I tend to think that clouds may provide a useful example to discuss but that we should not link this topic to closely to clouds so as to imply that clouds are the only or even a primary example. For the same reason I am concerned that focus on calling them "self-generated images" may be too limiting.
My suspicion is that this subject of particle flows is like eternity and infinity - the implications of this are huge and Epicurus is following the implications much more deeply than we would think of doing today. Those implications will derive from the presumption that all objects are constantly giving off streams of particles in all directions, and that these particles are constantly producing all sorts of results as their streams impact each other and interfere with each other. I think we should indeed be comparing these thoughts with modern optics/physics ideas like interference waves we discuss today. As with the example of clouds, the example of eyes and vision may be a primary example but not at all the only example. Is our understanding of magnetism today as deriving from particle flows really that much different than Epicurus is discussing? Is there really any reason to draw a bright line between our terminology of "energy" and what Epicurus was suggesting (that whatever exists has a real material basis to it)?

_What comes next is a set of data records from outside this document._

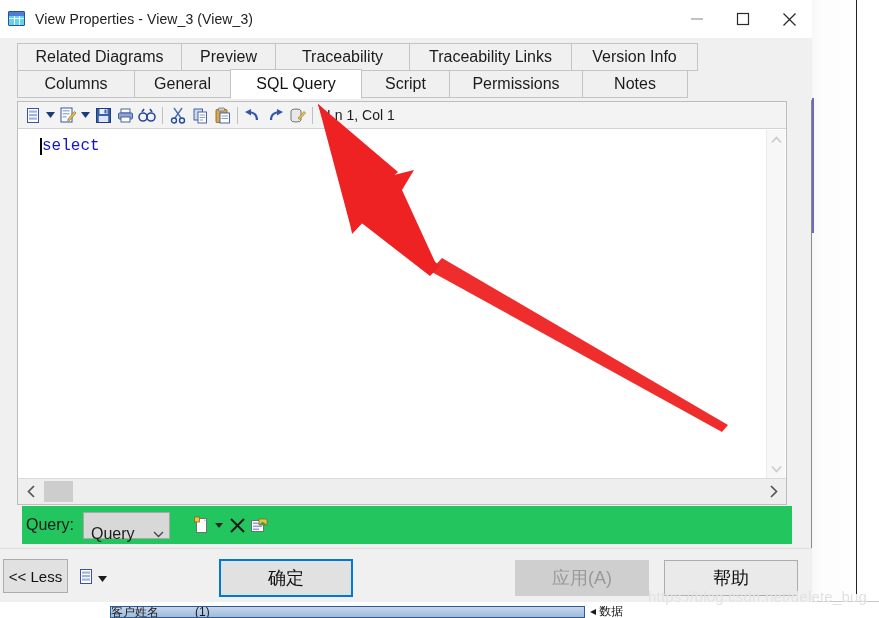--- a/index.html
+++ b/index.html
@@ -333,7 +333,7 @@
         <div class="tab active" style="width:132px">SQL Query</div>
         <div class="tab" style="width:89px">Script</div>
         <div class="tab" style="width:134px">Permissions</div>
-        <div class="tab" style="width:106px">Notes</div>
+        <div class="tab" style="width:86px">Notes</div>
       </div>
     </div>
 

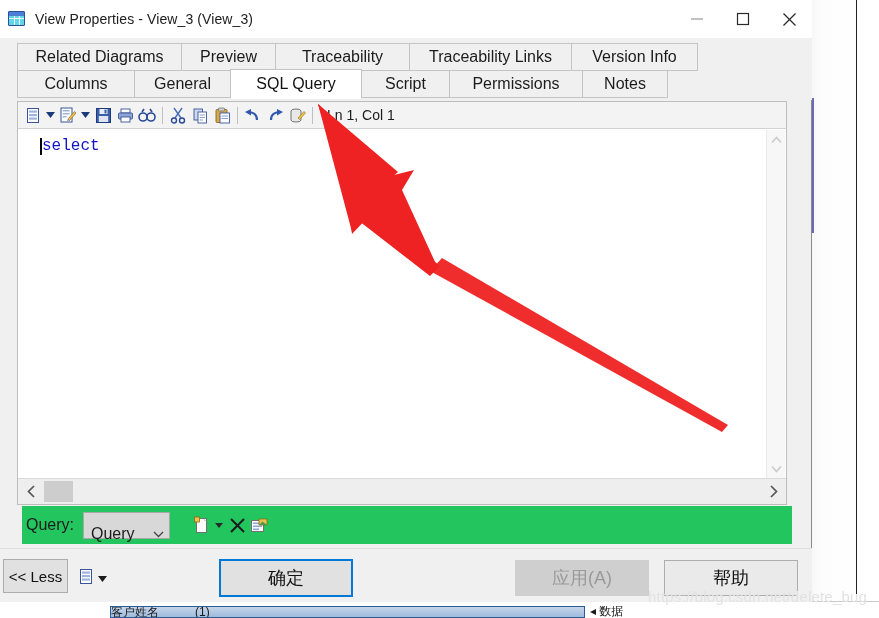--- a/index.html
+++ b/index.html
@@ -334,6 +334,7 @@
         <div class="tab" style="width:89px">Script</div>
         <div class="tab" style="width:134px">Permissions</div>
         <div class="tab" style="width:86px">Notes</div>
+        <div class="tab" style="width:80px">Rules</div>
       </div>
     </div>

We haven't gotten yet to the discussion of magnetism as particle flows but that is going to be directly relevant: https://archive.org/details/lucret…e/n643/mode/2up
1743 Commentary on magnetism:
Excerpt from the text:
This is just a short clip - the whole section is important - we are not just talking about the process of sight.
As we continue through book four and the rest of the book we're going to confront many examples of illusions and phenomena that appear to derive from particle flows, and I think we need to keep a very open mind that his suggestions are not so ridiculous as they might seem. "Action at a distance", of which magnetism is maybe one of the easiest to grasp examples (since we can hold it in our hands so easily) must have an explanation other than magic or divinity, and as I understand the issues even as discussed today, particle flows remain a viable explanation. And if those particle flows we see in magnetism are really just one example of an essentially numberless quantity of particles flowing in all directions at all times, then Epicurus was right in considering this to be a very important subject and not just something for idle speculation.